Na decisão, Moraes afirmou que há indícios de uso indevido dos relatórios de inteligência financeira por agentes públicos. Ele citou informações de que autoridades estariam utilizando dados do Coaf para iniciar apurações informais, sem base legal. O ministro descreveu esse cenário como uma “epidemia” de uso irregular dos relatórios e mencionou a existência de “investigações de gaveta”, em que dados sensíveis seriam usados para pressionar ou constranger pessoas. Segundo ele, a prática representa risco sistêmico e pode comprometer a credibilidade do próprio sistema de combate à lavagem de dinheiro.

“A ausência de balizas constitucionais claras e imediatamente aplicáveis tem permitido a normalização do uso de instrumentos de inteligência financeira como meio de prospecção patrimonial indiscriminada”, disse.

Novas regras
Entre os principais pontos definidos por Moraes está a exigência de que os relatórios só possam ser solicitados quando houver uma investigação formal aberta.

A decisão também determina que:

O investigado deve estar previamente identificado no processo;
O pedido precisa demonstrar ligação direta entre o relatório e o objeto da investigação;
O uso dos dados não pode ser genérico ou exploratório;
Os relatórios não podem ser a primeira medida de apuração.

Caso essas regras não sejam seguidas, as provas obtidas poderão ser consideradas ilegais e retiradas dos processos, inclusive com invalidação de possíveis evidências.

Além disso, Moraes afirma que comunicou a decisão a tribunais de todo o país, ao Ministério Público, à Defensoria Pública e a outros órgãos, com aplicação imediata. O tema ainda será julgado pelo plenário do STF.

A decisão foi tomada como um recurso com repercussão geral que discute se órgãos de investigação podem acessar relatórios do Coaf sem autorização judicial ou sem a existência de um procedimento formal.

Ao analisar o caso, Moraes afirmou que o tema é urgente por evidenciar “fatos concretos, recentes e amplamente documentados” entre o combate a crimes como lavagem de dinheiro e a proteção de direitos fundamentais.

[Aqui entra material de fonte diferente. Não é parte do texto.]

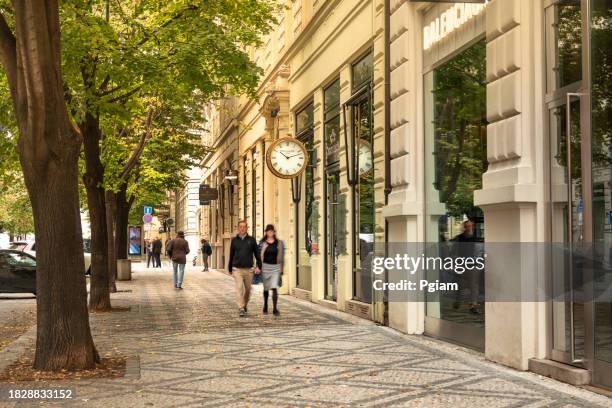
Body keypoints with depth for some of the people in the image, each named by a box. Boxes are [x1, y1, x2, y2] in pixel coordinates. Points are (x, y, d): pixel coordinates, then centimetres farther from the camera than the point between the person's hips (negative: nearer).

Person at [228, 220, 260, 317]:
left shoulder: (251, 240, 3)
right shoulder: (234, 240, 4)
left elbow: (257, 254, 5)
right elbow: (231, 255, 11)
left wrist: (258, 266, -7)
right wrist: (230, 269, 16)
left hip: (249, 269, 1)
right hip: (237, 269, -1)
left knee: (248, 289, 11)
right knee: (239, 288, -12)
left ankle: (245, 305, 34)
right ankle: (241, 309, -14)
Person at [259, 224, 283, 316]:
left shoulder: (278, 243, 5)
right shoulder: (263, 243, 2)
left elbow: (280, 256, 9)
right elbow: (260, 256, 1)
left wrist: (281, 269, 8)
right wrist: (259, 267, -6)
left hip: (275, 267, 0)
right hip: (265, 266, 0)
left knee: (274, 288, -12)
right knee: (266, 288, 13)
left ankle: (275, 309, -13)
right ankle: (265, 307, 31)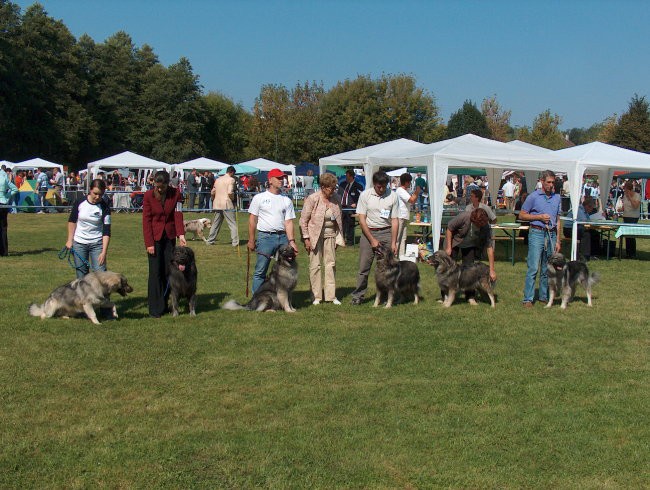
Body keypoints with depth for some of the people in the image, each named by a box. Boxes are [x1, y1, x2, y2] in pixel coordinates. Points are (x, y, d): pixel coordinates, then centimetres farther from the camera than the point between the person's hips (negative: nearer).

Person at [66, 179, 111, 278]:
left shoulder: (104, 207, -11)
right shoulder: (80, 202, -7)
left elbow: (106, 232, -13)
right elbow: (72, 221, 7)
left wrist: (104, 252, -21)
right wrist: (70, 240, 4)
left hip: (97, 243, -1)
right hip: (79, 243, 2)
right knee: (82, 275, 5)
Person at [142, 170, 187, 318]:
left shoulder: (176, 194, -5)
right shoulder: (148, 195, -9)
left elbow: (178, 216, -7)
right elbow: (146, 220, -7)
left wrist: (181, 235, -21)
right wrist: (149, 243, -11)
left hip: (170, 236, 2)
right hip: (154, 237, -2)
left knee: (168, 271, 5)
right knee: (155, 272, -5)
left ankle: (164, 304, 18)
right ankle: (155, 309, -2)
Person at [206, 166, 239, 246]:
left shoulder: (218, 179, 15)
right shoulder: (231, 180, -6)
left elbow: (213, 192, 15)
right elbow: (230, 192, -18)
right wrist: (233, 199, -1)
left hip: (217, 204, 6)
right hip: (227, 204, -6)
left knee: (215, 224, 16)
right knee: (233, 224, -2)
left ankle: (210, 240, 19)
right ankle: (235, 242, -6)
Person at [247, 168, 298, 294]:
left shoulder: (286, 200, 11)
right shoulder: (259, 198, 4)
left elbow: (288, 222, 5)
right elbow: (252, 219, 4)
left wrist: (291, 241, -5)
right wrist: (251, 240, -1)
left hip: (283, 237, 3)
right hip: (265, 237, -3)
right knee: (260, 271, -1)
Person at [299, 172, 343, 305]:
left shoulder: (336, 198, 2)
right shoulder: (312, 199, -12)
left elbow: (339, 219, 13)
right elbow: (303, 220, -8)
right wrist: (306, 238, -10)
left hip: (330, 235, 4)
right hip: (315, 235, -4)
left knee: (331, 264, 4)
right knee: (315, 265, 1)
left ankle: (331, 295, 10)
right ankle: (316, 296, 8)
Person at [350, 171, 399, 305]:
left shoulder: (392, 196, -2)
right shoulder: (365, 195, -4)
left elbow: (395, 220, 0)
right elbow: (361, 219, -4)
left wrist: (393, 242, -6)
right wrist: (372, 239, -9)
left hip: (386, 232, 1)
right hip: (368, 232, -1)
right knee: (364, 266, -1)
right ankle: (358, 296, 6)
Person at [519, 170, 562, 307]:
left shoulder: (557, 198, 13)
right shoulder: (533, 197, -1)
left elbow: (558, 220, 16)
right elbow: (522, 215, 1)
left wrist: (558, 240, 12)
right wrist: (539, 217, -11)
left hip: (551, 234, 5)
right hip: (537, 234, -5)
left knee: (547, 269, 9)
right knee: (533, 268, -9)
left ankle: (544, 296, 19)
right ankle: (528, 299, -7)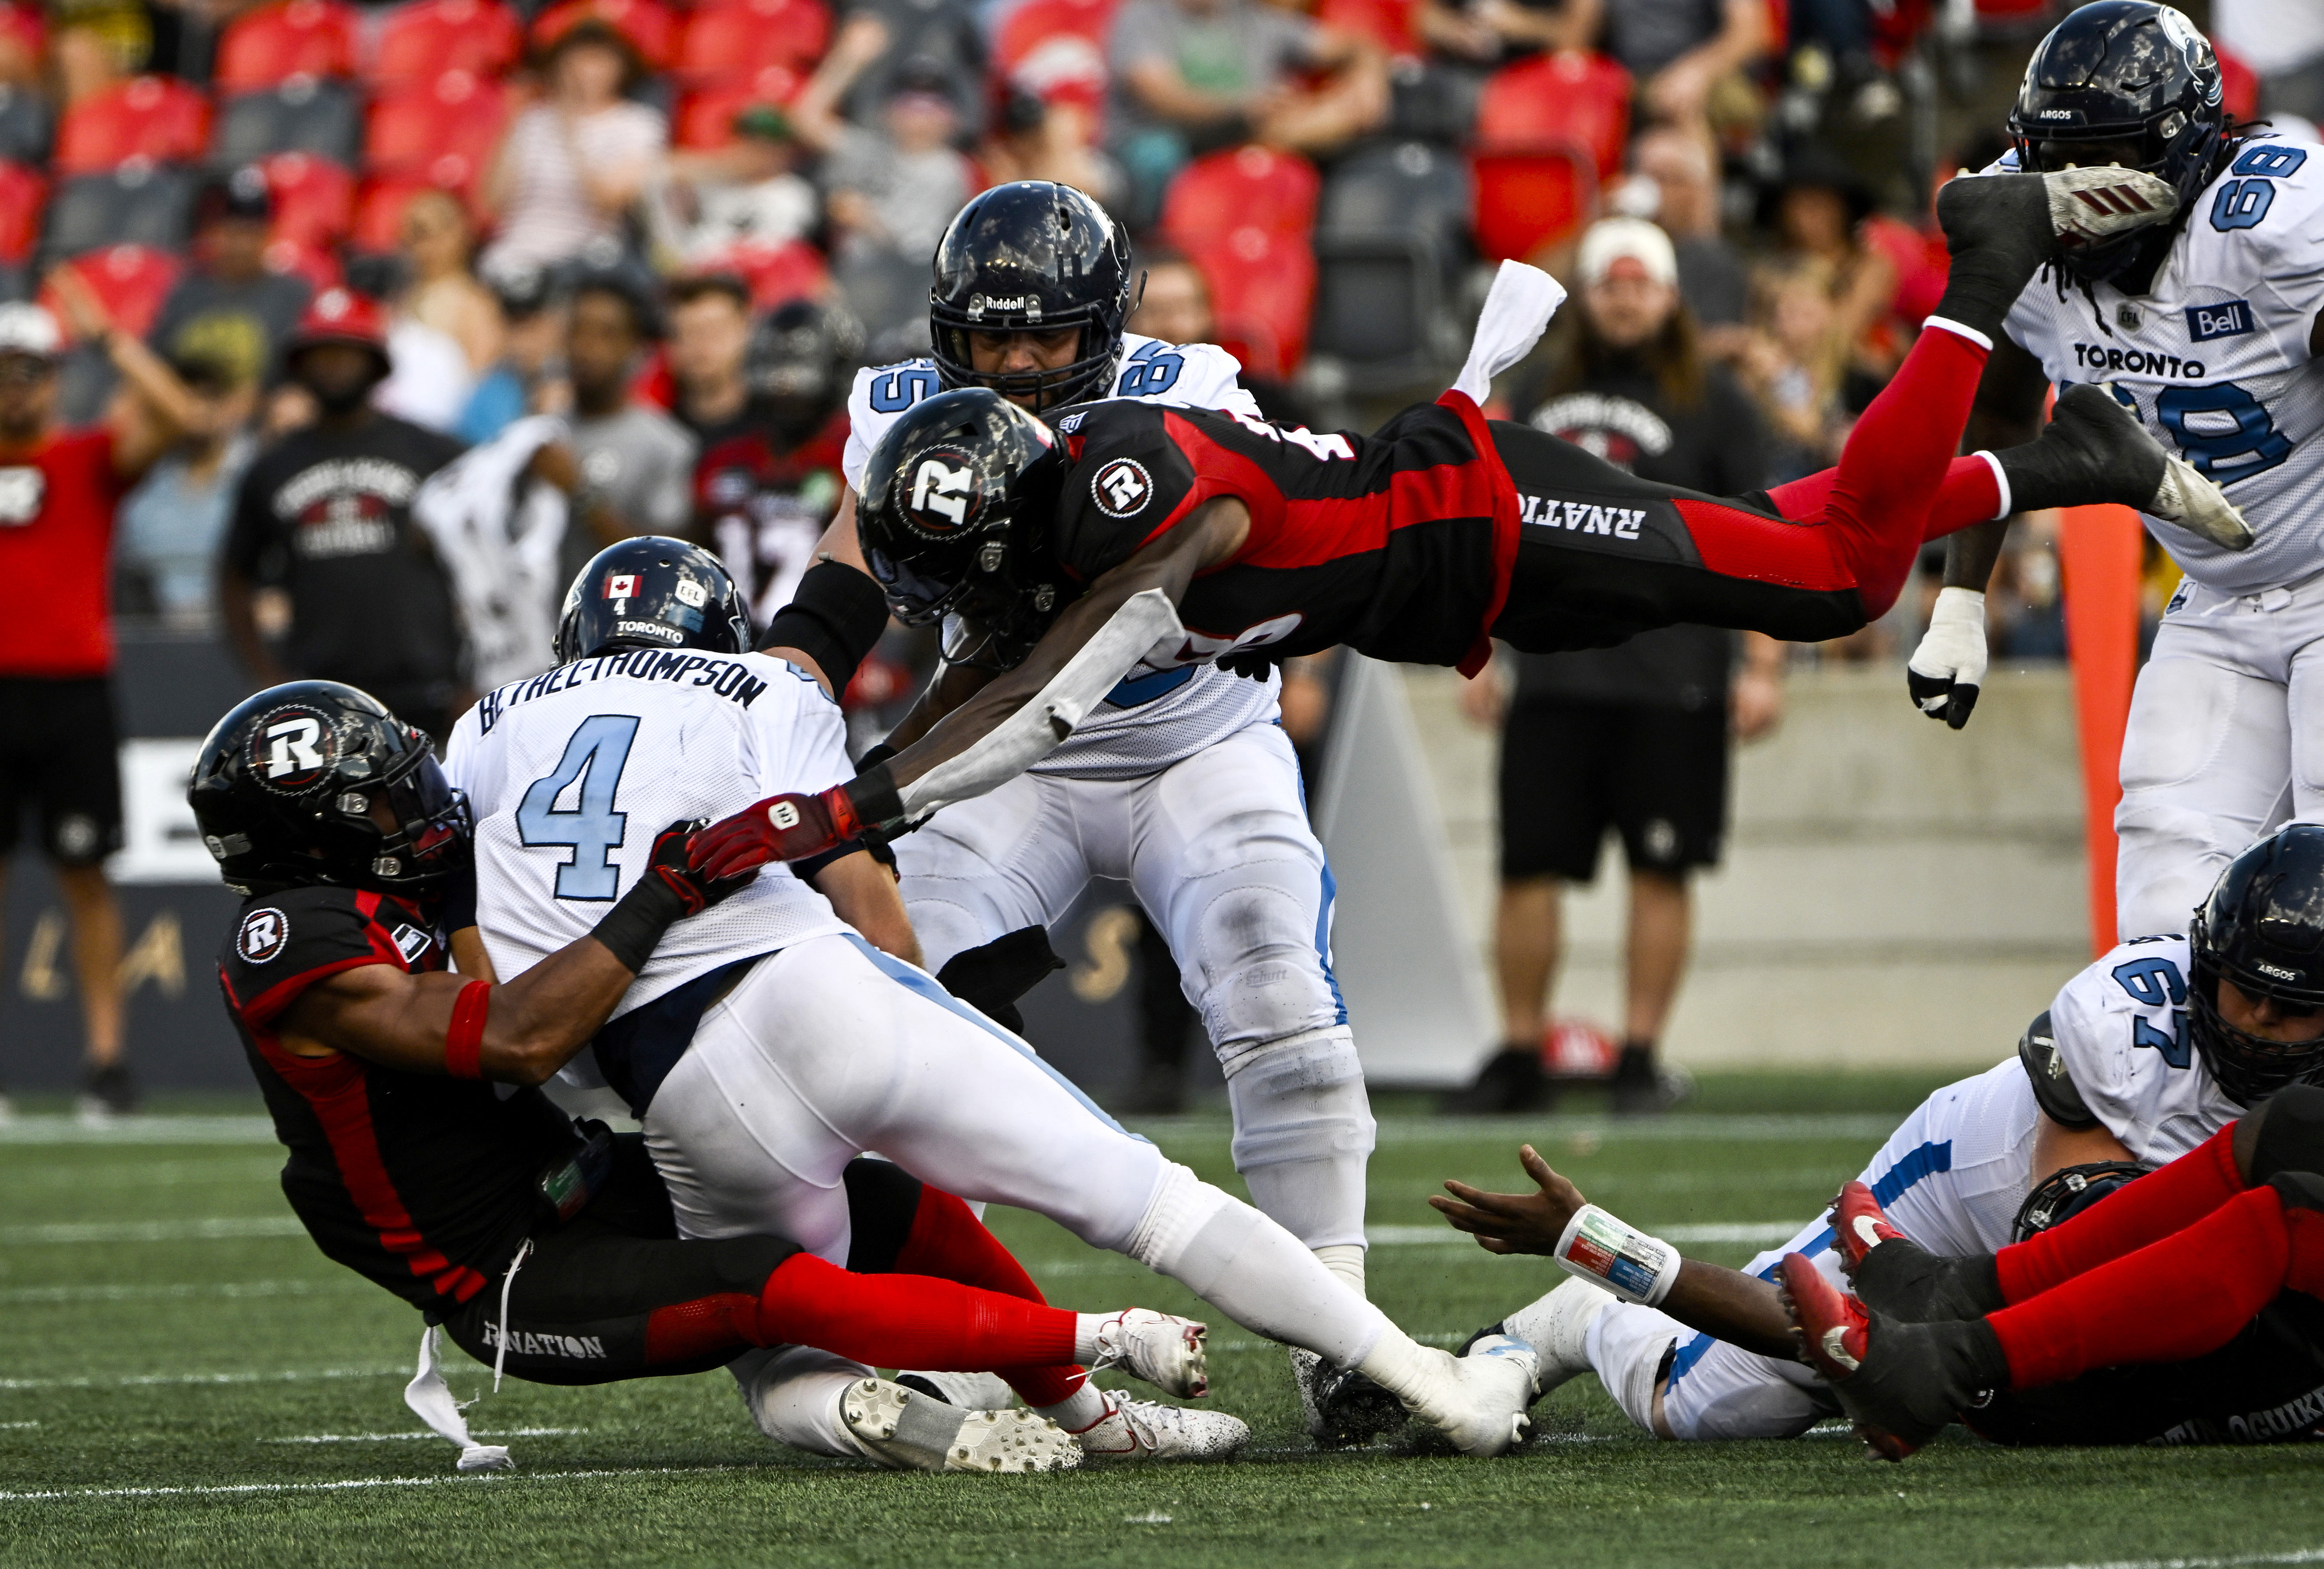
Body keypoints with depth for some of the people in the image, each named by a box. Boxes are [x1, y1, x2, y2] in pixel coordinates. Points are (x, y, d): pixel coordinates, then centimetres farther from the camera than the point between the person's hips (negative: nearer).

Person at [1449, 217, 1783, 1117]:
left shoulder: (1713, 402, 3)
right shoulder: (1542, 396, 15)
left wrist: (1764, 669, -8)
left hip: (1672, 680, -3)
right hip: (1551, 679, 3)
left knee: (1660, 872, 0)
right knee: (1528, 870, 1)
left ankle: (1640, 1057, 6)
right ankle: (1519, 1059, 10)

No documento, ele também argumenta que os RIFs não são documentos comuns. Segundo ele, os relatórios permitem “a reconstrução de fluxos financeiros” e revelam padrões econômicos e vínculos patrimoniais, o que gera impacto direto na privacidade dos cidadãos. Por isso, devem obedecer a critérios rigorosos de legalidade, necessidade e proporcionalidade.

Críticas à CPMI do INSS
A decisão ocorre um dia após Moraes votar contra a prorrogação da CPMI do INSS e fazer duras críticas à atuação da comissão.

Segundo o ministro, houve “total desvio de finalidade” nos trabalhos, com quebra de sigilos sem critérios e exposição indevida de informações privadas.

Ele também afirmou que dados confidenciais foram vazados para a imprensa, incluindo registros da Polícia Federal, como contatos, agendas e telefonemas.